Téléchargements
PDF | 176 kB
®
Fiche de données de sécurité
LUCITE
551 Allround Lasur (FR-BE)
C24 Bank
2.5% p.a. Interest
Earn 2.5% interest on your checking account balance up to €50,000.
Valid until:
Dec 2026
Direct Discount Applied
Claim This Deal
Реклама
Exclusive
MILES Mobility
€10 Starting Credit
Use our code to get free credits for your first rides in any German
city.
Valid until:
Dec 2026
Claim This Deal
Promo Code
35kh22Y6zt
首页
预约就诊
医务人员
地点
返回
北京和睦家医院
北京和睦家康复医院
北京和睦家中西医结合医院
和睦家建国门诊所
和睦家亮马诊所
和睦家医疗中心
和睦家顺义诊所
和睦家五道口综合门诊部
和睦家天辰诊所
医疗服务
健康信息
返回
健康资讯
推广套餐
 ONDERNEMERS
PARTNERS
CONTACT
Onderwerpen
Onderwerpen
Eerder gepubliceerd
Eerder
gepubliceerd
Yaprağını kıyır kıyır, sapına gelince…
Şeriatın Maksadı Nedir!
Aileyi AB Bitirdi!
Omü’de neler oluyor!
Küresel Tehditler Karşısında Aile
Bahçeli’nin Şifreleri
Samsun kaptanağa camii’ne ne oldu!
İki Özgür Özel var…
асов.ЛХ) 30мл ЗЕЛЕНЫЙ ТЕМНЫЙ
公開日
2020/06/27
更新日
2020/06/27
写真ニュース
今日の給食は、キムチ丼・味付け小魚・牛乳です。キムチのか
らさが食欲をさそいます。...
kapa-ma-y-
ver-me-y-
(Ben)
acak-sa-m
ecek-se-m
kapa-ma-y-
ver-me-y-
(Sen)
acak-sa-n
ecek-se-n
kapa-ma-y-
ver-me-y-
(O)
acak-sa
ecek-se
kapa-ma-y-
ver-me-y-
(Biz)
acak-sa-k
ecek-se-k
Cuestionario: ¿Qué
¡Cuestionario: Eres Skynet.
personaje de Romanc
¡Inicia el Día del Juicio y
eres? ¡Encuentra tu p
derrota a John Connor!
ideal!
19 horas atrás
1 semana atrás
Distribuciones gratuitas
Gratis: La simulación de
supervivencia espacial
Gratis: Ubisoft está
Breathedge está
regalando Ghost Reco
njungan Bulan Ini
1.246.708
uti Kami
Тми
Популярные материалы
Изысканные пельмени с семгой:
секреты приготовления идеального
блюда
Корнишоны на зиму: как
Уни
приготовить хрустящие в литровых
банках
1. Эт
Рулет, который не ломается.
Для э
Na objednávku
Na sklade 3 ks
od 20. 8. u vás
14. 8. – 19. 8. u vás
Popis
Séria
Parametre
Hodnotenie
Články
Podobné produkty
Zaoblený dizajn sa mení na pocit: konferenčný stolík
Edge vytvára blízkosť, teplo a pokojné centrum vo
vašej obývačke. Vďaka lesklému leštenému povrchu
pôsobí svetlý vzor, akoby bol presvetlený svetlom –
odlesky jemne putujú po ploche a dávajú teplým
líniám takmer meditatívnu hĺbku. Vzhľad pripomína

__TASK PROMPT__:
The entire listing is to be repeated exactly.

__RESULT__:
Téléchargements
PDF | 176 kB
®
Fiche de données de sécurité
LUCITE
551 Allround Lasur (FR-BE)
C24 Bank
2.5% p.a. Interest
Earn 2.5% interest on your checking account balance up to €50,000.
Valid until:
Dec 2026
Direct Discount Applied
Claim This Deal
Реклама
Exclusive
MILES Mobility
€10 Starting Credit
Use our code to get free credits for your first rides in any German
city.
Valid until:
Dec 2026
Claim This Deal
Promo Code
35kh22Y6zt
首页
预约就诊
医务人员
地点
返回
北京和睦家医院
北京和睦家康复医院
北京和睦家中西医结合医院
和睦家建国门诊所
和睦家亮马诊所
和睦家医疗中心
和睦家顺义诊所
和睦家五道口综合门诊部
和睦家天辰诊所
医疗服务
健康信息
返回
健康资讯
推广套餐
 ONDERNEMERS
PARTNERS
CONTACT
Onderwerpen
Onderwerpen
Eerder gepubliceerd
Eerder
gepubliceerd
Yaprağını kıyır kıyır, sapına gelince…
Şeriatın Maksadı Nedir!
Aileyi AB Bitirdi!
Omü’de neler oluyor!
Küresel Tehditler Karşısında Aile
Bahçeli’nin Şifreleri
Samsun kaptanağa camii’ne ne oldu!
İki Özgür Özel var…
асов.ЛХ) 30мл ЗЕЛЕНЫЙ ТЕМНЫЙ
公開日
2020/06/27
更新日
2020/06/27
写真ニュース
今日の給食は、キムチ丼・味付け小魚・牛乳です。キムチのか
らさが食欲をさそいます。...
kapa-ma-y-
ver-me-y-
(Ben)
acak-sa-m
ecek-se-m
kapa-ma-y-
ver-me-y-
(Sen)
acak-sa-n
ecek-se-n
kapa-ma-y-
ver-me-y-
(O)
acak-sa
ecek-se
kapa-ma-y-
ver-me-y-
(Biz)
acak-sa-k
ecek-se-k
Cuestionario: ¿Qué
¡Cuestionario: Eres Skynet.
personaje de Romanc
¡Inicia el Día del Juicio y
eres? ¡Encuentra tu p
derrota a John Connor!
ideal!
19 horas atrás
1 semana atrás
Distribuciones gratuitas
Gratis: La simulación de
supervivencia espacial
Gratis: Ubisoft está
Breathedge está
regalando Ghost Reco
njungan Bulan Ini
1.246.708
uti Kami
Тми
Популярные материалы
Изысканные пельмени с семгой:
секреты приготовления идеального
блюда
Корнишоны на зиму: как
Уни
приготовить хрустящие в литровых
банках
1. Эт
Рулет, который не ломается.
Для э
Na objednávku
Na sklade 3 ks
od 20. 8. u vás
14. 8. – 19. 8. u vás
Popis
Séria
Parametre
Hodnotenie
Články
Podobné produkty
Zaoblený dizajn sa mení na pocit: konferenčný stolík
Edge vytvára blízkosť, teplo a pokojné centrum vo
vašej obývačke. Vďaka lesklému leštenému povrchu
pôsobí svetlý vzor, akoby bol presvetlený svetlom –
odlesky jemne putujú po ploche a dávajú teplým
líniám takmer meditatívnu hĺbku. Vzhľad pripomína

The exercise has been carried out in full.